The receiver of the block passed to result has the properties allFailed, anyFailed, allPassed and anyPassed along with pass() and fail() functions used in simple assertions.

If the assertion failed we'll see something like this:

▼ Expect that ["catflap", null, "rubberplant", "marzipan"]:
  ✗ does not contain any null elements
    ▼ "catflap":
      ✓ is not null
    ▼ null:
      ✗ is not null
    ▼ "rubberplant":
      ✓ is not null
    ▼ "marzipan":
      ✓ is not null

As well as the overall assertion failure message we get a detailed breakdown allowing us to easily find exactly where the problem is.

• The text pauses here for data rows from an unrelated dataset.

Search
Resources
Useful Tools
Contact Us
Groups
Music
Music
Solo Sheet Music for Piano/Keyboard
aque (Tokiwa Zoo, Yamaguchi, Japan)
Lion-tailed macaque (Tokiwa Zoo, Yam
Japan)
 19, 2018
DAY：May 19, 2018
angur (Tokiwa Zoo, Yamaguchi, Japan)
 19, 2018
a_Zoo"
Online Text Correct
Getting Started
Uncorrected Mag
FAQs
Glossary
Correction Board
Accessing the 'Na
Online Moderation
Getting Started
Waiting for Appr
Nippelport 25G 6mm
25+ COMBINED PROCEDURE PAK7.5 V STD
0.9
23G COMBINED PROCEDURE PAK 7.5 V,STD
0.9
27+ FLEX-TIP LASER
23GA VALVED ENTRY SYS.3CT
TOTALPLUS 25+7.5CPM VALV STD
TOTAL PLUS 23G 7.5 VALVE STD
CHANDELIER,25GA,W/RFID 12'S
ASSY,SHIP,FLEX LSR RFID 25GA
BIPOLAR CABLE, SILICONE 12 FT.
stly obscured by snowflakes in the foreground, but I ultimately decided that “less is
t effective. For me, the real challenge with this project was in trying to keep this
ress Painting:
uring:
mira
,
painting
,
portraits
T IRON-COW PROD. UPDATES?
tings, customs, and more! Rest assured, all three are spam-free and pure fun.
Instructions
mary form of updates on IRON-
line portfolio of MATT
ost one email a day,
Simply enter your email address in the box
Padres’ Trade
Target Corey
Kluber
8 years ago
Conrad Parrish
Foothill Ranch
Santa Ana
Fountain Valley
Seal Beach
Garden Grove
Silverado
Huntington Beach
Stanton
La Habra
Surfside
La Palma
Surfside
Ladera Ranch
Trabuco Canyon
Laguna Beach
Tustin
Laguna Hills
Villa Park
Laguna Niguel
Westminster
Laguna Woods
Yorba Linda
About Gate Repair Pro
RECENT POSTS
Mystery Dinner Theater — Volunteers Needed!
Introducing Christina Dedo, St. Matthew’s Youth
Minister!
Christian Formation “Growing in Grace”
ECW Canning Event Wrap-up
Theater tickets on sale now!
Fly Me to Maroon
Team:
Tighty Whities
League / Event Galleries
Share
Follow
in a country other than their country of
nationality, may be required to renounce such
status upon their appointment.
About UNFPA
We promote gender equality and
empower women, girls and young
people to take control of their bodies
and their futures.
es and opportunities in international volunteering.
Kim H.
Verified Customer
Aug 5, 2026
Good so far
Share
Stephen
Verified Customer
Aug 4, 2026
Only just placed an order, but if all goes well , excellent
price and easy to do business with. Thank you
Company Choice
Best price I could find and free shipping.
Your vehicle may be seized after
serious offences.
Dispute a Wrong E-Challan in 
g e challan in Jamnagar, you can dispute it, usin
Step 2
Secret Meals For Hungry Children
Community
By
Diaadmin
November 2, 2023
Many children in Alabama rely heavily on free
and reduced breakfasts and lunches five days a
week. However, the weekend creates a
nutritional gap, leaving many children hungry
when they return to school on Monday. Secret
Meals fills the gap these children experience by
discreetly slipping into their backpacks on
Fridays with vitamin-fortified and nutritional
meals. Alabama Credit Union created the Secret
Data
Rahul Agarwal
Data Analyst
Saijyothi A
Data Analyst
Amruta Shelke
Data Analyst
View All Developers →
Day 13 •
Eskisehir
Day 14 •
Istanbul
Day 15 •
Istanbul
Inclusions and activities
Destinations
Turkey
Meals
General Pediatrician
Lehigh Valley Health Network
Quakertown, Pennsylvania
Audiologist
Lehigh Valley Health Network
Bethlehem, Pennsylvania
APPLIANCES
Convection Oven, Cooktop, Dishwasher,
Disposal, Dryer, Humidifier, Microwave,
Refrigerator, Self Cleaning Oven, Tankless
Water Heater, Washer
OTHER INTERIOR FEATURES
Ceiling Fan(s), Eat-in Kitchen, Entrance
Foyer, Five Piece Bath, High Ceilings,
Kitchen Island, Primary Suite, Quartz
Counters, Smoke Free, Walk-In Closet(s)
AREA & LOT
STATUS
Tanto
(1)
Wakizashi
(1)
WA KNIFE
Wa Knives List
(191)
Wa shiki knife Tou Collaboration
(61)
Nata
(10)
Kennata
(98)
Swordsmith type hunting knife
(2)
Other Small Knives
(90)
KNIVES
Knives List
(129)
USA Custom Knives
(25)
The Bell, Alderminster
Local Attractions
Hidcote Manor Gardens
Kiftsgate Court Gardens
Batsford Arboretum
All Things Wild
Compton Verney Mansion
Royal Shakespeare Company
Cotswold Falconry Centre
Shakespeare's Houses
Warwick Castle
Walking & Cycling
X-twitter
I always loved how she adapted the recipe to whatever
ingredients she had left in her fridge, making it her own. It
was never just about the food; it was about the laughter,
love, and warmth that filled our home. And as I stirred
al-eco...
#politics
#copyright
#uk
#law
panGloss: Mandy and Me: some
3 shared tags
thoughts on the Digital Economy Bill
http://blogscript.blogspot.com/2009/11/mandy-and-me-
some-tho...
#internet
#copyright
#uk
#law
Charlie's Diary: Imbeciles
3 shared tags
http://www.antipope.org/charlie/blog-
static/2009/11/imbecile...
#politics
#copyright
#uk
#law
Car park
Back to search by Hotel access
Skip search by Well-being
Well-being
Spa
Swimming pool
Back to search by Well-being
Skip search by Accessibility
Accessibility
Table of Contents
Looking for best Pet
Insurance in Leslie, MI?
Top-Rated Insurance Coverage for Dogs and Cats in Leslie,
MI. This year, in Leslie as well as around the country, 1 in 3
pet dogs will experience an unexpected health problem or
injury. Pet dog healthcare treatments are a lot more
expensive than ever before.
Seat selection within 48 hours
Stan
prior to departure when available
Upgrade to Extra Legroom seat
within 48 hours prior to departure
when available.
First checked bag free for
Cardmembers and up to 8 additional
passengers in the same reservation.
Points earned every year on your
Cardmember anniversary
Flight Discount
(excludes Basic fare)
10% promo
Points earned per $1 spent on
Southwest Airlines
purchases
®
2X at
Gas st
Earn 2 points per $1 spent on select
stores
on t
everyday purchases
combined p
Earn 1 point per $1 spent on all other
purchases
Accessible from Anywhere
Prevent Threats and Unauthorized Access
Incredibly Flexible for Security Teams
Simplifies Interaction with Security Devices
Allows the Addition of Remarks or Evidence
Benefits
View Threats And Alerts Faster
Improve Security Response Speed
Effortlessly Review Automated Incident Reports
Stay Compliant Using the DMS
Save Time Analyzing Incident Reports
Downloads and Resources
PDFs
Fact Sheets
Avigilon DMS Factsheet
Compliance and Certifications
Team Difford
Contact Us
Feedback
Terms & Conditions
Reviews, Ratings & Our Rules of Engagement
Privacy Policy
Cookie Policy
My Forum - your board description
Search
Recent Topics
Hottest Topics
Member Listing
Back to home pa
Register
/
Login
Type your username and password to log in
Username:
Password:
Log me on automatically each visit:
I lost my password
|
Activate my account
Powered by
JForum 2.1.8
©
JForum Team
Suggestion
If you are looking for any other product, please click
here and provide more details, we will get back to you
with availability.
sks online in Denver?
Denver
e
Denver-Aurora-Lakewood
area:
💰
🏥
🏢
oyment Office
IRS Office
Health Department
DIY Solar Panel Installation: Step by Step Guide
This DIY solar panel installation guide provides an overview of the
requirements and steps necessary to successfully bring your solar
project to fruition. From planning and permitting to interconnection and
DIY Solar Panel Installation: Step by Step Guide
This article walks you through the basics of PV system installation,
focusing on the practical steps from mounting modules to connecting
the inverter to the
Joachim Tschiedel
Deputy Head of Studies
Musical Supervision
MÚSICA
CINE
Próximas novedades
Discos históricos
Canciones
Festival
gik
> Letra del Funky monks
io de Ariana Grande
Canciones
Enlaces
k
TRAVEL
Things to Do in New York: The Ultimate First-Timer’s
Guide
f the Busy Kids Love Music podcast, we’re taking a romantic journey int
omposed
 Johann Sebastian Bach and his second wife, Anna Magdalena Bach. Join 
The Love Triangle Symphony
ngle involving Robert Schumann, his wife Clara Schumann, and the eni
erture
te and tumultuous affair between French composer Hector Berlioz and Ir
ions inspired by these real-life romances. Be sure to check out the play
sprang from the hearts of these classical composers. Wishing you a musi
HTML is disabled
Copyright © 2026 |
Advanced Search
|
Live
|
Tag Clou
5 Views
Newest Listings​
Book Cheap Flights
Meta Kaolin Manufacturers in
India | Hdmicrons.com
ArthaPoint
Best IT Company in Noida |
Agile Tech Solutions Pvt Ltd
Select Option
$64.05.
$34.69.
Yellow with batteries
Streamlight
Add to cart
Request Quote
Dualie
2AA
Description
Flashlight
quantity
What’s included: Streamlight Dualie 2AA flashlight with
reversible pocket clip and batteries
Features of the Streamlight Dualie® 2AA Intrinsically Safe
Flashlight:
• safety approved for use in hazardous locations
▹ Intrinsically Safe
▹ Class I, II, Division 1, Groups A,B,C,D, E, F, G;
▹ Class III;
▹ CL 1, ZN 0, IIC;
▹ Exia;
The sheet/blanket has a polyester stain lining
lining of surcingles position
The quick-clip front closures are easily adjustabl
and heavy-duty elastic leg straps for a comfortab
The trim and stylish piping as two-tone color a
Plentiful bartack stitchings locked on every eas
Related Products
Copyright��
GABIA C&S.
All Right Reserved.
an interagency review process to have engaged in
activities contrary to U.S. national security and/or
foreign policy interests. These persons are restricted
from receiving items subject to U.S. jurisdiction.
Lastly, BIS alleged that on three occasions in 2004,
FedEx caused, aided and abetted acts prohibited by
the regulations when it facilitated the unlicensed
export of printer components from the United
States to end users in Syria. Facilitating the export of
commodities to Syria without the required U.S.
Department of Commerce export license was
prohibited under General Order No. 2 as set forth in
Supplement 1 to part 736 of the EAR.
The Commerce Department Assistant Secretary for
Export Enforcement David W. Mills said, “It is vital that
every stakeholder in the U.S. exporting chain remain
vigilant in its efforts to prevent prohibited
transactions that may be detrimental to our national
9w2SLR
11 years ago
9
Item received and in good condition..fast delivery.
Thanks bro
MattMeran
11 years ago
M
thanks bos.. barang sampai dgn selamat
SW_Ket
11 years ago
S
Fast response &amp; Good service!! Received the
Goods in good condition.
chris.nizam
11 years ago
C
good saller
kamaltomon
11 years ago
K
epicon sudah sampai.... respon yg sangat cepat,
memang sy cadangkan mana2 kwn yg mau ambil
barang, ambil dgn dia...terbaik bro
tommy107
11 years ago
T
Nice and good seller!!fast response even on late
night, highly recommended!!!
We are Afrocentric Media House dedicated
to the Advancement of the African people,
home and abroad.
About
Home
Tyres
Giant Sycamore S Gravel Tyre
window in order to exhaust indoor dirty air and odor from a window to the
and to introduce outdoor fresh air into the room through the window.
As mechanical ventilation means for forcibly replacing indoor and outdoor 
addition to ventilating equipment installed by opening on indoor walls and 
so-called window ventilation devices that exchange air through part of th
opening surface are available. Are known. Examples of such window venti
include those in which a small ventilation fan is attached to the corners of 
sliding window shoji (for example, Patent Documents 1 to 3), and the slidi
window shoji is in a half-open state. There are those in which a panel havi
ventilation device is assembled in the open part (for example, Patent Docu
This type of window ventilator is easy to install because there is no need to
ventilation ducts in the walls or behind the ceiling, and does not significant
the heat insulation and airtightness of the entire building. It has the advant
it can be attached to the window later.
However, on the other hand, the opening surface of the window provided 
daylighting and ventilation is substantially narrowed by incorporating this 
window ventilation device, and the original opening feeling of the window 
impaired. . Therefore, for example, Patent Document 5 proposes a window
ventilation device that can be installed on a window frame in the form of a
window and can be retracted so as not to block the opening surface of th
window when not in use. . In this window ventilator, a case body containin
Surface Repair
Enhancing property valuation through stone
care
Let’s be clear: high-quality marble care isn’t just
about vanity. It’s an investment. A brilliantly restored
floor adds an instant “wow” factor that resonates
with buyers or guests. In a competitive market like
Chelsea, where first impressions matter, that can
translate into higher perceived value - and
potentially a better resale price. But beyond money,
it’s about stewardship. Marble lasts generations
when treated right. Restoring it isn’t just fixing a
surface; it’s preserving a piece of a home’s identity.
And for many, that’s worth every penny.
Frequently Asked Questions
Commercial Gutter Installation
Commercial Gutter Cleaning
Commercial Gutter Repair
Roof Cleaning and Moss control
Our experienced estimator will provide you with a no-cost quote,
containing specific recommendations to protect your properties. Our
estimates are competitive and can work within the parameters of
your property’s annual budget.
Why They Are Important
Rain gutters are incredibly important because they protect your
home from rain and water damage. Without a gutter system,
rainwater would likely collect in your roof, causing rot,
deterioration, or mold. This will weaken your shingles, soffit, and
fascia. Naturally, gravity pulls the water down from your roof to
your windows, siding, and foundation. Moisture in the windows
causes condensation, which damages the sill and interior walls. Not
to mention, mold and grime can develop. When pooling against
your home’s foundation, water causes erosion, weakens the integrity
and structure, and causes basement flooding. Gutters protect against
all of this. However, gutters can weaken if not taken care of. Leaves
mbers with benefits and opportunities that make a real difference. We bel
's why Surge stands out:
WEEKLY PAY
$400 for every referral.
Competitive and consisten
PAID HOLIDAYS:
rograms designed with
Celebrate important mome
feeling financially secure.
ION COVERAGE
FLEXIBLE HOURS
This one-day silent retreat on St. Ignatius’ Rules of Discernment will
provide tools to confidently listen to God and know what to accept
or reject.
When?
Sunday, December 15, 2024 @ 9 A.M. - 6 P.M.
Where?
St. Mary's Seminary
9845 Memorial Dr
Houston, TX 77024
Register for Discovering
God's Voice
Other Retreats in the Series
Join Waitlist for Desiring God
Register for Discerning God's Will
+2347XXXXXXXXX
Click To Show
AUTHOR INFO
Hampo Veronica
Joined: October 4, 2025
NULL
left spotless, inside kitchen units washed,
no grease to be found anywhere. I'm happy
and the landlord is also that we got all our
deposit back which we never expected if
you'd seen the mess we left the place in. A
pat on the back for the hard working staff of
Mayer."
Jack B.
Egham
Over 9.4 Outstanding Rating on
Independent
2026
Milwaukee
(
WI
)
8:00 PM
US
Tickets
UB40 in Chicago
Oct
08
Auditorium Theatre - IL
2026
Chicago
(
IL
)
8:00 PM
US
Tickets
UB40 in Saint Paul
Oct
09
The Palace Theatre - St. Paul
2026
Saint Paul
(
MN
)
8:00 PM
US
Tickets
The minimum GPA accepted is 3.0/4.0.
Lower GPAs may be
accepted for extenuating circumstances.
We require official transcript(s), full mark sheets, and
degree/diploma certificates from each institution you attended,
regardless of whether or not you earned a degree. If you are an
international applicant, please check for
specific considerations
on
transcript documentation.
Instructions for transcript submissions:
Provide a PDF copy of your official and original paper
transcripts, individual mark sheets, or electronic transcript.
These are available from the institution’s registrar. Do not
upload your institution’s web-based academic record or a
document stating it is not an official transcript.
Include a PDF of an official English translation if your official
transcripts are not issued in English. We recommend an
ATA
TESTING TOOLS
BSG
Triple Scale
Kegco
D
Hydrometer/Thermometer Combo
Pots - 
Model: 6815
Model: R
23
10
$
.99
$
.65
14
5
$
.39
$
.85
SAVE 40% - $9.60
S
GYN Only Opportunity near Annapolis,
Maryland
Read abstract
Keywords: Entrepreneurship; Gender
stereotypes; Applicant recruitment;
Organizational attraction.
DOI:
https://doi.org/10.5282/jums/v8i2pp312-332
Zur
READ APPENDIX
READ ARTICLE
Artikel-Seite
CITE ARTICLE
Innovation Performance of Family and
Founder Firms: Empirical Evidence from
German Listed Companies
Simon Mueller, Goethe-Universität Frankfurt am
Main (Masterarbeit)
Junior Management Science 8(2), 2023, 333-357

Several assertion functions in Strikt's standard assertions library use nested assertions. For example, Assertion.Builder<Iterable<E>>.all applies assertions to each element of an Iterable then passes the overall assertion if (and only if) all those nested assertions passed (allPassed). On the other hand Assertion.Builder<Iterable<E>>.any applies assertions to the elements of an Iterable but will pass the overall assertion if at least one of those nested assertions passed (anyPassed). The Assertion.Builder<Iterable<E>>.none assertion passes only if allFailed is true for its nested assertions!